Is Harotonian some kind of U.S. agent? I don't know zip about her case, but neither do Justin or Genghis. And I am by nature way more skeptical. IREX, the K Street-based institution she worked for, appears to get most of its funding from the U.S. State Department and USAID, both of which seek to further U.S. foreign policy. Policy that hasn't been too friendly to Iran recently. Here's one State Department branch that IREX openly claims as one of its donors: http://www.state.gov/s/inr/
I really dislike Mahmoud Ahmadinejad, and we should all hope (and pray, if that works for you) that a moderate candidate defeats him in the presidential election that will be held next month. I also hope Obama's outreach to Iran succeeds, and it plays into a broader move toward Mideast peace. And, of course, that the Likudite crazies don't drag the rest of us into their Armageddon wet dream of a biblical clash of civilizations.
The little bit we can all do is to not buy into the constant anti-Iranian PR-fest.
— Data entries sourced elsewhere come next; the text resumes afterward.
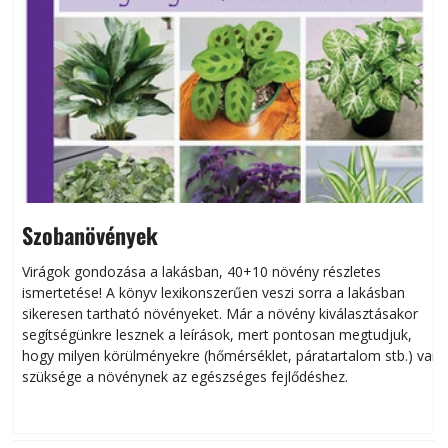
Szobanövények
Virágok gondozása a lakásban, 40+10 növény részletes
ismertetése! A könyv lexikonszerűen veszi sorra a lakásban
s
sikeresen tart­ha­tó növényeket. Már a növény kiválasztásakor
h
segítségünkre lesznek a leírások, mert pontosan megtudjuk,
k
hogy milyen körülményekre (hőmérséklet, páratartalom stb.) van
szüksége a növénynek az egészséges fejlődéshez.
t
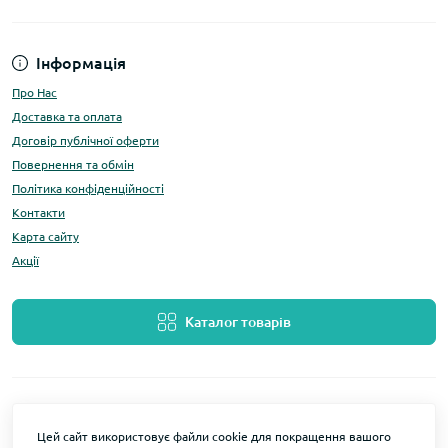
Інформація
Про Нас
Доставка та оплата
Договір публічної оферти
Повернення та обмін
Політика конфіденційності
Контакти
Карта сайту
Акції
Каталог товарів
Цей сайт використовує файли cookie для покращення вашого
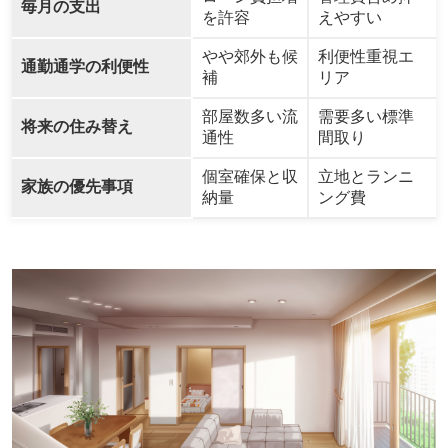
毎月の支出
を許容
えやすい
やや郊外も候
利便性重視エ
通勤通学の利便性
補
リア
部屋数多い流
需要多い標準
将来の住み替え
通性
間取り
個室確保と収
立地とランニ
家族の優先事項
納量
ング費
Yes, they have extremists and hard-liners, just as the United States does. The key is for the sane people to outflank the crazies by questioning and rejecting the marketing of war as inevitable.
That link you posted to the State department is totally on the up-and-up, as evidenced by the clear phrase "DIPLOMACY IN ACTION" at the top of the page. Nothing to see here!
Duly noted.
You're welcome. The NPR article is interesting. It's sad really that even someone who is backed by the state dept. is left behind like this. I do find it interesting how everyone can seem to hate media, claim it as liberal (which I'm still clueless what that really means) then all of a sudden care about journalists. I just love the faux humanitarian positions the media outlets take then turn around and support things like torture in fucked off places like Gitmo and black prisons in Jordan. What do they call it, enhanced interrogation techniques? A rose by any other name would smell as sweet. Journalists have a dangerous job, so yeah. Its also a cool job.